What Exactly Does Bankruptcy Do To My Lien And The Debtor's Credit? - Oct 2013

Terry Jessop & Bitner Newsletter

Issue 2, October 2013

Have you been contacted by a bankruptcy debtor who claims you are messing with his credit? How about one saying that you are obligated to release your lien because she discharged it? There seem to be two common misunderstandings about what bankruptcy does: (1) that it automatically discharges, pays off, removes, eliminates or voids liens or interests in property; and (2) that it improves one's credit or changes the debtor's prior bad credit. Neither perception is correct.

Your Lien Survives Bankruptcy!

We all know that a debtor, when he completes a bankruptcy, receives a discharge. What we sometimes get confused about is just what that means. Put simply, it means that any debt or obligation is eliminated. There is no further requirement to make any payment or perform under a contract. What it does not do is eliminate any property rights associated with those debts. Said another way, liens are not discharged, only debt. A debtor is no longer obligated to make automobile loan payments or house mortgage payments. That part has been discharged. However, the lien right pertaining to that security interest or trust deed is largely unaffected.
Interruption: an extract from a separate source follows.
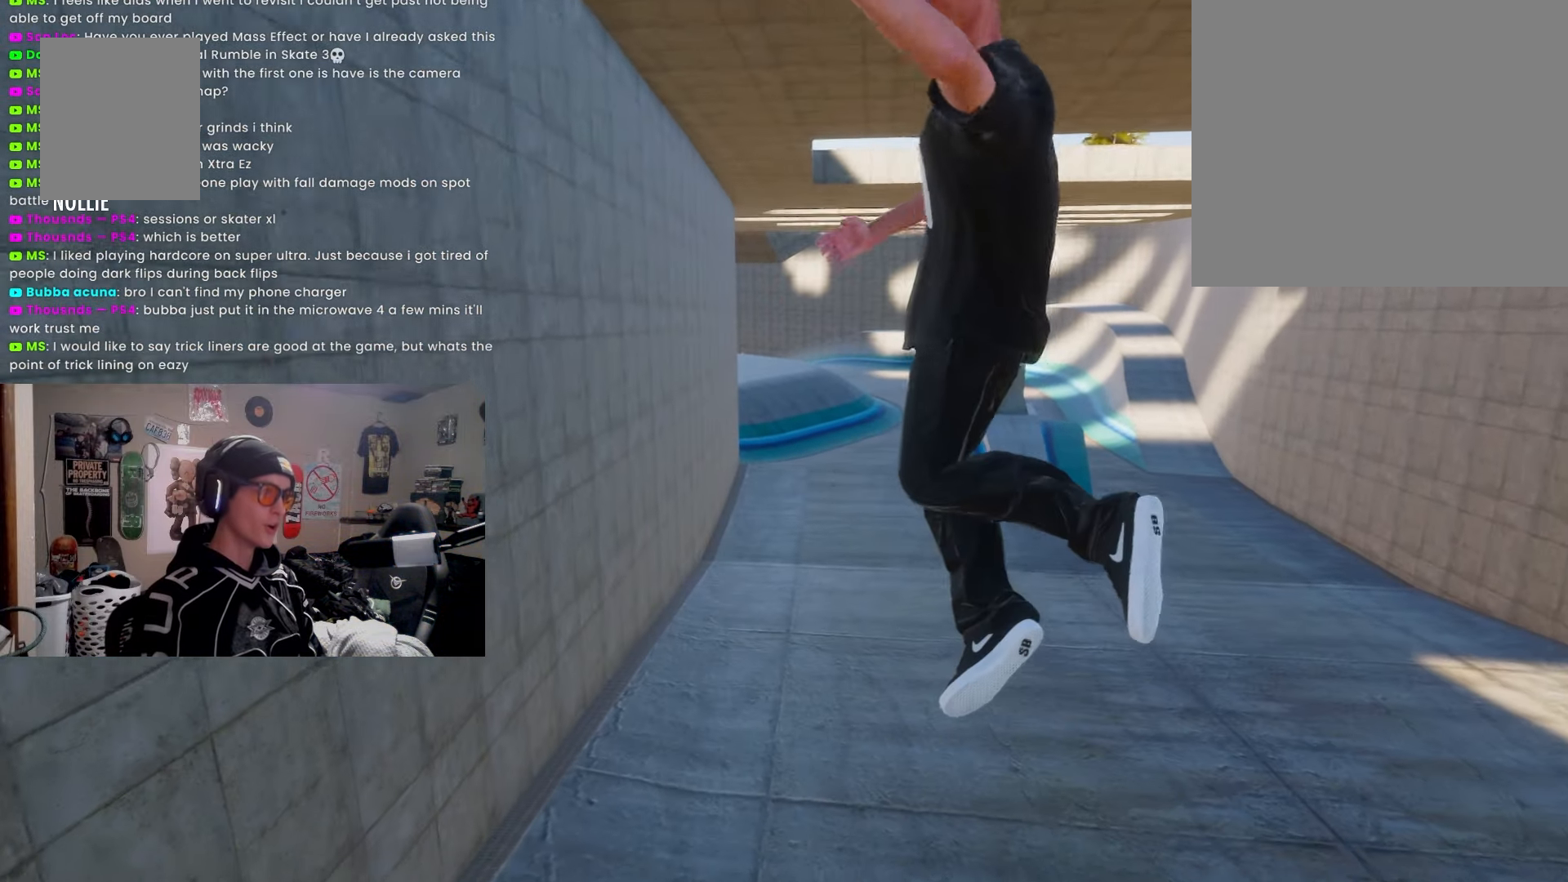
{"buttons": [], "left_stick": "center", "right_stick": "center", "events": [[300, "left_stick", "center"]]}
The lien right survives bankruptcy and once the automatic stay has been terminated, the right can usually be exercised, including the right to repossess, foreclose or exercise self help. Since this is a general simplification, and because the laws and rules can be different depending of the type of bankruptcy filed, please make sure you consult with your bankruptcy attorney or call us for specifics of how and when you can strike.

What? No Stigma?

Historically, bankruptcy was considered the plague as far as one's credit was concerned. People avoided bankruptcy because it ruined credit, carried with it a devastating stigma and was a public or personal embarrassment. Those days are gone. Over the last twenty years, the bankruptcy stigma has been completely eliminated. In many instances, one's ability to obtain financing is actually improved by filing bankruptcy. With that improved ability to obtain credit, many people are mistakenly beginning to believe that bankruptcy actually improves one's credit and as a result, are making demands upon financial institutions to oblige that mistaken understanding by making corrections, amendments or alterations to credit reports.

You Can't Change History

The filing of bankruptcy does not create an obligation or requirement upon a financial institution to take any affirmative act to go back and change credit history. If, prior to debtor's bankruptcy, a lender reports for six months that the debtor is thirty days past due, those historical facts are not any different just because the debtor files for bankruptcy. Any new reports that an institution chooses to file during the bankruptcy, however, are still subject to the Fair Credit Reporting Act and need to be accurate. Since bankruptcy can discharge debt and because the automatic stay prevents collection, it is inaccurate to report a debt as 30 days past due if the debtor has already filed for bankruptcy. The preferred practice after receiving notice of a bankruptcy (assuming the credit report is accurate) is to leave the credit history intact and simply report the bankruptcy. If credit is reported consistently and accurately as you go there should rarely be a need to go back to amend or make changes. Nevertheless, you should consult your attorney, or us, for any specific demands that a debtor's attorney makes with respect to credit reporting.